[Extracted page text data]
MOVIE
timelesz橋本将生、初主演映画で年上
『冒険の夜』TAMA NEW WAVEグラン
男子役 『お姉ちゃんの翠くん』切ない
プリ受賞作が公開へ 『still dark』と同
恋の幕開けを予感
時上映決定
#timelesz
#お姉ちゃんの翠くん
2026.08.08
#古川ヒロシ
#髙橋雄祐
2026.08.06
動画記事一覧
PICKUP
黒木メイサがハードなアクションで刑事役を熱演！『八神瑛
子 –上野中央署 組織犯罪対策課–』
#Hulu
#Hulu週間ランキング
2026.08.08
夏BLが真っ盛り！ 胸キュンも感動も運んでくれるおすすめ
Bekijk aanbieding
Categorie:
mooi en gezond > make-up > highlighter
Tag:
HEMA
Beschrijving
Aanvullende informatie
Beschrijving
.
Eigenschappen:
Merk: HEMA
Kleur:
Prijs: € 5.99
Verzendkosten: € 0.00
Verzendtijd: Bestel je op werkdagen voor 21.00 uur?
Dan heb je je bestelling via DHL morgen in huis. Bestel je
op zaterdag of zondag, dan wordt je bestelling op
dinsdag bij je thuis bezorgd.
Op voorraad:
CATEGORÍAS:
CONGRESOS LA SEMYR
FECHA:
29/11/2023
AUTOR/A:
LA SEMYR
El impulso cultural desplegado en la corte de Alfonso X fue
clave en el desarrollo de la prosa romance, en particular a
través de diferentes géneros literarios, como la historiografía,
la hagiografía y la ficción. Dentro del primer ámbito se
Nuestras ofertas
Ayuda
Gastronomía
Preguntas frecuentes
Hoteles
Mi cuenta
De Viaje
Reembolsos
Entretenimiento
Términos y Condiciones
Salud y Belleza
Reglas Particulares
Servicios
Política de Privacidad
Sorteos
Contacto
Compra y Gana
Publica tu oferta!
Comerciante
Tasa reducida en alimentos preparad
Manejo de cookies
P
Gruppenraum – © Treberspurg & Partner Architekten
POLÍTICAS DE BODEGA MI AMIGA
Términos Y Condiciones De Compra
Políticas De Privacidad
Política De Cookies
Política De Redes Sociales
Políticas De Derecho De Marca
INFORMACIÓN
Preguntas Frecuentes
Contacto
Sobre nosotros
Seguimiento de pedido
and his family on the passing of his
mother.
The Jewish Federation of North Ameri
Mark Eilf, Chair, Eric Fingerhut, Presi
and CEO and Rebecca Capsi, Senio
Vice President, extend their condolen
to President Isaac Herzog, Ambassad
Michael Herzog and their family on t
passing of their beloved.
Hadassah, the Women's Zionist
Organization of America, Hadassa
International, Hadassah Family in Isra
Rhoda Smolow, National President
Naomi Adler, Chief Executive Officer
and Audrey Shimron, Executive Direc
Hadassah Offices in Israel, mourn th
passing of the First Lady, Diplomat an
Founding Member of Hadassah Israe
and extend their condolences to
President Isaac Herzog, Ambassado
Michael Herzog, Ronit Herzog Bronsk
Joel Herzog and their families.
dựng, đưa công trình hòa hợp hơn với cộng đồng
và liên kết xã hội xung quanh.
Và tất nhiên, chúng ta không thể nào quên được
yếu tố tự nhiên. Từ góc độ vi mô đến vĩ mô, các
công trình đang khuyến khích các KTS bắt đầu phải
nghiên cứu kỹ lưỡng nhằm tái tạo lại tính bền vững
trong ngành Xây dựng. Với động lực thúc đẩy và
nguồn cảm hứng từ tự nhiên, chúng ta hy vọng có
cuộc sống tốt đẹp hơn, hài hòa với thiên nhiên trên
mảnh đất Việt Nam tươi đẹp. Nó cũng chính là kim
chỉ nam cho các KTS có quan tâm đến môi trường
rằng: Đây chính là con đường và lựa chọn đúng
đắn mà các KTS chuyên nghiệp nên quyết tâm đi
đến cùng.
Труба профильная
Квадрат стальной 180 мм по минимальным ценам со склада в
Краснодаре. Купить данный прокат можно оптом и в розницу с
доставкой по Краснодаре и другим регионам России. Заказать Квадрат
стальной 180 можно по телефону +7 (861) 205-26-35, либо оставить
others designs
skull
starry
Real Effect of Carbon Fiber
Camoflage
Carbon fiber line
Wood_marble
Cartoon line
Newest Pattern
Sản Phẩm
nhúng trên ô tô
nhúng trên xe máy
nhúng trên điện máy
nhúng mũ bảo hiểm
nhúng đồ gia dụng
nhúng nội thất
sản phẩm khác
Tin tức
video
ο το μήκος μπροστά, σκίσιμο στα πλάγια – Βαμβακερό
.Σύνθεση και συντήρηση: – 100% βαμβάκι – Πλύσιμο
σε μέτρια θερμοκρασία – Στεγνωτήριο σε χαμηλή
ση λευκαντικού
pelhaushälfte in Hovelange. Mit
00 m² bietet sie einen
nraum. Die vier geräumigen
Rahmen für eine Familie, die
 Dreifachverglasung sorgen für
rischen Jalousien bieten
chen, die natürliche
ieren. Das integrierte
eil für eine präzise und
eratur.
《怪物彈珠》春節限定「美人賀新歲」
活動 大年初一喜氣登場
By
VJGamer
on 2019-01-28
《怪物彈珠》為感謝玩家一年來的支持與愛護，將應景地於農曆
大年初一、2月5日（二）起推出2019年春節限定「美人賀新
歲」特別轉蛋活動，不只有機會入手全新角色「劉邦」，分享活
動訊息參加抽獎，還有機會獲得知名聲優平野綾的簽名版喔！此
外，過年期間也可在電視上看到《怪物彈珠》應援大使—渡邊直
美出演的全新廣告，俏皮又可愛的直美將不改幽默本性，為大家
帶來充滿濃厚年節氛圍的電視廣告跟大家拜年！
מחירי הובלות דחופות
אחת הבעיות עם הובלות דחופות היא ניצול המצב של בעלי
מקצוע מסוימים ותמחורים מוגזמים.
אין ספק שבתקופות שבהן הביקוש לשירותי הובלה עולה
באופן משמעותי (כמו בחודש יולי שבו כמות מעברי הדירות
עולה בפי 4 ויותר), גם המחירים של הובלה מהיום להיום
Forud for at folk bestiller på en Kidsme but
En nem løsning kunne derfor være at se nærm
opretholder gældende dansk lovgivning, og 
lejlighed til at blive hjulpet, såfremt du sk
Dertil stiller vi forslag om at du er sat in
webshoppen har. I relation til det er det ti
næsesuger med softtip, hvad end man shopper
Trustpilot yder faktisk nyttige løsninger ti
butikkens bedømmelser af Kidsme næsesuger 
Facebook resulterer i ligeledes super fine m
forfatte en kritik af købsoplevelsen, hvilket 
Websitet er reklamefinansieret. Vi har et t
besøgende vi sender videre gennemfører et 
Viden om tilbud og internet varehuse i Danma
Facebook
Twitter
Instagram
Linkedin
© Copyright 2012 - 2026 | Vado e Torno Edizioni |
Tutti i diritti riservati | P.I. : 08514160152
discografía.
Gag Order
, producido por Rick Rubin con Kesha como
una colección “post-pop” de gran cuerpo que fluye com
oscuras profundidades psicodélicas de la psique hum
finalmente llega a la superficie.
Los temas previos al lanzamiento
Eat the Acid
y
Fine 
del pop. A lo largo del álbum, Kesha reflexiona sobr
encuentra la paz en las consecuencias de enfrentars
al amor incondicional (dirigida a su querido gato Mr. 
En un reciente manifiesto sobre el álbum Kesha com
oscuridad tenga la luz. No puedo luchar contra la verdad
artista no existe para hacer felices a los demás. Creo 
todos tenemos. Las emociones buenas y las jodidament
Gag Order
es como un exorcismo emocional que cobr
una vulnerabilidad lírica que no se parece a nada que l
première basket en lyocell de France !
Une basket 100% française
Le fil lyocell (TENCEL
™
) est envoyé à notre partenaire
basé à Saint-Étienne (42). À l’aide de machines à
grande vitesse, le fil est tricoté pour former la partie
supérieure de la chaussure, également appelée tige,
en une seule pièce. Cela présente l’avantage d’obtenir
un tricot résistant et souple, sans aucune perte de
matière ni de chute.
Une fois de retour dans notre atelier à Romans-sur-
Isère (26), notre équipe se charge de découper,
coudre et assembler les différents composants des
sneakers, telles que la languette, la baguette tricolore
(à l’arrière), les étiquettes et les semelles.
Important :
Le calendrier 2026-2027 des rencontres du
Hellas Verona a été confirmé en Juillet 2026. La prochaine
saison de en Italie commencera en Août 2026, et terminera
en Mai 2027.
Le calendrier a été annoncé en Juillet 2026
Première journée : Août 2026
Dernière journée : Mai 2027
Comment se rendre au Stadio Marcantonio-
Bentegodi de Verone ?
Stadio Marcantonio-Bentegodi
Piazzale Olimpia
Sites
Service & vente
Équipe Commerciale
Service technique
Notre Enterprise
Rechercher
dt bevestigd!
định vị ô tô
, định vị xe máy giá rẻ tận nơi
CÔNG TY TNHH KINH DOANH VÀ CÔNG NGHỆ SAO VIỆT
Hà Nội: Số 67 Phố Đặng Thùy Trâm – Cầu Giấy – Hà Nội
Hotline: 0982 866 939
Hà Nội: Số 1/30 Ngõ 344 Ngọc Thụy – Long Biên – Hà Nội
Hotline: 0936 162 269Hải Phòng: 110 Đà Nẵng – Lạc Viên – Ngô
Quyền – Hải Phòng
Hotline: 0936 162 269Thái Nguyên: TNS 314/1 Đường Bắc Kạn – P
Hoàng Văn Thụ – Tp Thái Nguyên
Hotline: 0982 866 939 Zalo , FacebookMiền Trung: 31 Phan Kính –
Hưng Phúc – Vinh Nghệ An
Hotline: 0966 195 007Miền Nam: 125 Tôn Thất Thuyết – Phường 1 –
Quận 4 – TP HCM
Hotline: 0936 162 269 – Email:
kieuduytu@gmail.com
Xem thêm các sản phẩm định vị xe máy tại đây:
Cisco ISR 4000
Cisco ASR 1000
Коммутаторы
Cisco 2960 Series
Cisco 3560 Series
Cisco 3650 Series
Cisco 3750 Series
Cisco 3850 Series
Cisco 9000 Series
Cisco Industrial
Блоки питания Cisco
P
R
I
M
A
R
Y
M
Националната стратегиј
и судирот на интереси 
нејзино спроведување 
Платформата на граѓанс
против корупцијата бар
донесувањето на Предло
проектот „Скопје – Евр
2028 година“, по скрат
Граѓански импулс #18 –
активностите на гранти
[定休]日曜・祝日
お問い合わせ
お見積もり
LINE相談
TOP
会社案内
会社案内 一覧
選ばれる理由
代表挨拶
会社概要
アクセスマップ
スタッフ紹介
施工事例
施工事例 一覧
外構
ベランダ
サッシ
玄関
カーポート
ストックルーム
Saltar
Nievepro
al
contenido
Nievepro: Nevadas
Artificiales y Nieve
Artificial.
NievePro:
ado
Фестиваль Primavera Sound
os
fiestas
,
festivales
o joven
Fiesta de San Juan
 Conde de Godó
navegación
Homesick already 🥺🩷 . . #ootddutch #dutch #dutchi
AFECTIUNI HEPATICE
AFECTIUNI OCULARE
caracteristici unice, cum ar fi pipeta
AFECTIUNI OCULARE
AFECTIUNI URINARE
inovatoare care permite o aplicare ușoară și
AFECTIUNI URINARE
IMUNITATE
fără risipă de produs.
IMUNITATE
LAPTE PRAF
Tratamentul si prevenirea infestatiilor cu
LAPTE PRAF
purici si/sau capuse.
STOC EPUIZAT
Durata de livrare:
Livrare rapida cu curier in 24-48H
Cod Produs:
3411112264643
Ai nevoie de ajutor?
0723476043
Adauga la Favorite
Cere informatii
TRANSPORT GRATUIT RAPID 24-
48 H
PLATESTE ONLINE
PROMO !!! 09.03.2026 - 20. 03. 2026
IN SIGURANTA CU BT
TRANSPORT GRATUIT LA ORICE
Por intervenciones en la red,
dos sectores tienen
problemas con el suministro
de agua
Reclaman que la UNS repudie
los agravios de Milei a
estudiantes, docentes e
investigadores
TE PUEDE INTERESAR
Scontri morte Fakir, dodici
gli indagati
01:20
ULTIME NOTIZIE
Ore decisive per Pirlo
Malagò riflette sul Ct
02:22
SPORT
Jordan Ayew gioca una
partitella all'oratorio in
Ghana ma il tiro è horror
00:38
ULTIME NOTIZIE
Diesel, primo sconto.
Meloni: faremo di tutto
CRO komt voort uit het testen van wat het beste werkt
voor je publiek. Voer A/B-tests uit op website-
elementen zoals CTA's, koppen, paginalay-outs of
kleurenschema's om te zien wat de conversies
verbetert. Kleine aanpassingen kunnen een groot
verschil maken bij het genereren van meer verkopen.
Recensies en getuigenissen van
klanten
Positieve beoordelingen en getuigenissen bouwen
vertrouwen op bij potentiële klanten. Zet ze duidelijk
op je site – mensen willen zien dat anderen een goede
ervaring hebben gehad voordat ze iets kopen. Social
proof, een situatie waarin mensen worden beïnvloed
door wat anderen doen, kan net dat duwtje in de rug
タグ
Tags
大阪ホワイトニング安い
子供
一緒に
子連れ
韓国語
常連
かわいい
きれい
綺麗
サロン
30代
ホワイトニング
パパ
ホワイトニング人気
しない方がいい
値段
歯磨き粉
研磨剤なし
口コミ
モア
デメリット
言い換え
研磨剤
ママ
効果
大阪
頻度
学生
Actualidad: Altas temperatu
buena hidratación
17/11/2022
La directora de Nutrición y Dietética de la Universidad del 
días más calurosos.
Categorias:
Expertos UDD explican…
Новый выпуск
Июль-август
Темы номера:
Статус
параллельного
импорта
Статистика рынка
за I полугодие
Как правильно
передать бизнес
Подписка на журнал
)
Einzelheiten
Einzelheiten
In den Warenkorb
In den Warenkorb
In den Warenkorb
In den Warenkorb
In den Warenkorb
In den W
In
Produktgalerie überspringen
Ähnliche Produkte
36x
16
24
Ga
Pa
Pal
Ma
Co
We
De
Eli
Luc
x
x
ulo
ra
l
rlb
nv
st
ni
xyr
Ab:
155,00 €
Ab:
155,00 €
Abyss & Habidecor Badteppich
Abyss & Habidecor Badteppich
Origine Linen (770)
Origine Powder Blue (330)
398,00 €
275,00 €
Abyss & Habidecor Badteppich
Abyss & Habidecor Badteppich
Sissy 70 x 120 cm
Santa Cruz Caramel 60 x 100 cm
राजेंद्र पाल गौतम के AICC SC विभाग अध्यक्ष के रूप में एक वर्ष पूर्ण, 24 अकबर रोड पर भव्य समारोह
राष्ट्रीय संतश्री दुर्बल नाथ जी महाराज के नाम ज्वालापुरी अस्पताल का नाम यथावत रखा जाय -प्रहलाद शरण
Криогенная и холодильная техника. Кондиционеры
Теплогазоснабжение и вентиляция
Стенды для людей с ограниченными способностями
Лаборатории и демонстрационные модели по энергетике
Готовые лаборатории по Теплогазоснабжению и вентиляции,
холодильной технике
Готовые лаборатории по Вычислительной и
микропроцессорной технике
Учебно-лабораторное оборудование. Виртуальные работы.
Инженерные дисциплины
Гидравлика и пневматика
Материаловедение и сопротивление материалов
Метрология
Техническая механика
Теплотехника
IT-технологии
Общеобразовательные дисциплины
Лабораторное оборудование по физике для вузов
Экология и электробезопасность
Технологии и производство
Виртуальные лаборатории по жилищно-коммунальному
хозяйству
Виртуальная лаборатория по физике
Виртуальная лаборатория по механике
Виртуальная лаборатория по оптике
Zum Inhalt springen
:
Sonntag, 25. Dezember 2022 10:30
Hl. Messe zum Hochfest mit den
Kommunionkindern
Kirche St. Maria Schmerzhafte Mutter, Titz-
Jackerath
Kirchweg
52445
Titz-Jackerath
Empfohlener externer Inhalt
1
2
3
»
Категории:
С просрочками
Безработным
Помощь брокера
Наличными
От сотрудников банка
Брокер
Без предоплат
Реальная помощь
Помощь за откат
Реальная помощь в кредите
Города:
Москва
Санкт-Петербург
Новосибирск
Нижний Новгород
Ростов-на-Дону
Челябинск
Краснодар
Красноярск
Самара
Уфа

What you need to do:
Using the records above, report each line with the string "chúng".

Task solution:
Và tất nhiên, chúng ta không thể nào quên được
nguồn cảm hứng từ tự nhiên, chúng ta hy vọng có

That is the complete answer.